Task brief
Return each line of the data below unchanged, please.

────────────────────

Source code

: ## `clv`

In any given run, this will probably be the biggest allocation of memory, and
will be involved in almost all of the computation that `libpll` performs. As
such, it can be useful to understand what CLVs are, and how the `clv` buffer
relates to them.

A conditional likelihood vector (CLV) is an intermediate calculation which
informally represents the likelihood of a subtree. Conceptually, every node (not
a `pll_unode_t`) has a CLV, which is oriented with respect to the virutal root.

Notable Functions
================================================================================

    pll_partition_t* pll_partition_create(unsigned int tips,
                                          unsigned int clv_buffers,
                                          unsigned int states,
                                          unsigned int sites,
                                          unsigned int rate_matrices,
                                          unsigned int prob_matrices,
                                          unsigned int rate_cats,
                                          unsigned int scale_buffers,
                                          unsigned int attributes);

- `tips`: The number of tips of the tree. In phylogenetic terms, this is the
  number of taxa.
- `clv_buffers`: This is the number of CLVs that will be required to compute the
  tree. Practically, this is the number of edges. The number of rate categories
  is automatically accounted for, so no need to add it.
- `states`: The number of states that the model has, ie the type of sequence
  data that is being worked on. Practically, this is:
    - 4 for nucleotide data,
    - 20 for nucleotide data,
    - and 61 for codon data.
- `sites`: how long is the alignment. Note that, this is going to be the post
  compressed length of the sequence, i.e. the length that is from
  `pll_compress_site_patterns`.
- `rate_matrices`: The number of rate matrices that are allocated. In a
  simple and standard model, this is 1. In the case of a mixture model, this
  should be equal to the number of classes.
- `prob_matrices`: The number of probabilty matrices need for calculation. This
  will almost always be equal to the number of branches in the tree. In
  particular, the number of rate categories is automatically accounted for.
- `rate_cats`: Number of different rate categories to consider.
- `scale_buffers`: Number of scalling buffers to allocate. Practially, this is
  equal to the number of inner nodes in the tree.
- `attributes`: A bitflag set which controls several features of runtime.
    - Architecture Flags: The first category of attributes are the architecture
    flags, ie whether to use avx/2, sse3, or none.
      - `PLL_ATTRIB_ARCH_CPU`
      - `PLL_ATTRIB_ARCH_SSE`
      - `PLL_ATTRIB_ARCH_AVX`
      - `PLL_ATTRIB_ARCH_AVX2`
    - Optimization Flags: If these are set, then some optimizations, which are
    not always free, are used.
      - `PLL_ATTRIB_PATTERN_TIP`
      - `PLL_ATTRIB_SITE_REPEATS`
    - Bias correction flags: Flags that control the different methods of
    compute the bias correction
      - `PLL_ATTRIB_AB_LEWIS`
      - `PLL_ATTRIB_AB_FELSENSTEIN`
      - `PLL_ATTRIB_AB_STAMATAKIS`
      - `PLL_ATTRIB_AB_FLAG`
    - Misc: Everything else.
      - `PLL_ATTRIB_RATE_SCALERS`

────────────────────

Reply
Source code

: ## `clv`

In any given run, this will probably be the biggest allocation of memory, and
will be involved in almost all of the computation that `libpll` performs. As
such, it can be useful to understand what CLVs are, and how the `clv` buffer
relates to them.

A conditional likelihood vector (CLV) is an intermediate calculation which
informally represents the likelihood of a subtree. Conceptually, every node (not
a `pll_unode_t`) has a CLV, which is oriented with respect to the virutal root.

Notable Functions
================================================================================

    pll_partition_t* pll_partition_create(unsigned int tips,
                                          unsigned int clv_buffers,
                                          unsigned int states,
                                          unsigned int sites,
                                          unsigned int rate_matrices,
                                          unsigned int prob_matrices,
                                          unsigned int rate_cats,
                                          unsigned int scale_buffers,
                                          unsigned int attributes);

- `tips`: The number of tips of the tree. In phylogenetic terms, this is the
  number of taxa.
- `clv_buffers`: This is the number of CLVs that will be required to compute the
  tree. Practically, this is the number of edges. The number of rate categories
  is automatically accounted for, so no need to add it.
- `states`: The number of states that the model has, ie the type of sequence
  data that is being worked on. Practically, this is:
    - 4 for nucleotide data,
    - 20 for nucleotide data,
    - and 61 for codon data.
- `sites`: how long is the alignment. Note that, this is going to be the post
  compressed length of the sequence, i.e. the length that is from
  `pll_compress_site_patterns`.
- `rate_matrices`: The number of rate matrices that are allocated. In a
  simple and standard model, this is 1. In the case of a mixture model, this
  should be equal to the number of classes.
- `prob_matrices`: The number of probabilty matrices need for calculation. This
  will almost always be equal to the number of branches in the tree. In
  particular, the number of rate categories is automatically accounted for.
- `rate_cats`: Number of different rate categories to consider.
- `scale_buffers`: Number of scalling buffers to allocate. Practially, this is
  equal to the number of inner nodes in the tree.
- `attributes`: A bitflag set which controls several features of runtime.
    - Architecture Flags: The first category of attributes are the architecture
    flags, ie whether to use avx/2, sse3, or none.
      - `PLL_ATTRIB_ARCH_CPU`
      - `PLL_ATTRIB_ARCH_SSE`
      - `PLL_ATTRIB_ARCH_AVX`
      - `PLL_ATTRIB_ARCH_AVX2`
    - Optimization Flags: If these are set, then some optimizations, which are
    not always free, are used.
      - `PLL_ATTRIB_PATTERN_TIP`
      - `PLL_ATTRIB_SITE_REPEATS`
    - Bias correction flags: Flags that control the different methods of
    compute the bias correction
      - `PLL_ATTRIB_AB_LEWIS`
      - `PLL_ATTRIB_AB_FELSENSTEIN`
      - `PLL_ATTRIB_AB_STAMATAKIS`
      - `PLL_ATTRIB_AB_FLAG`
    - Misc: Everything else.
      - `PLL_ATTRIB_RATE_SCALERS`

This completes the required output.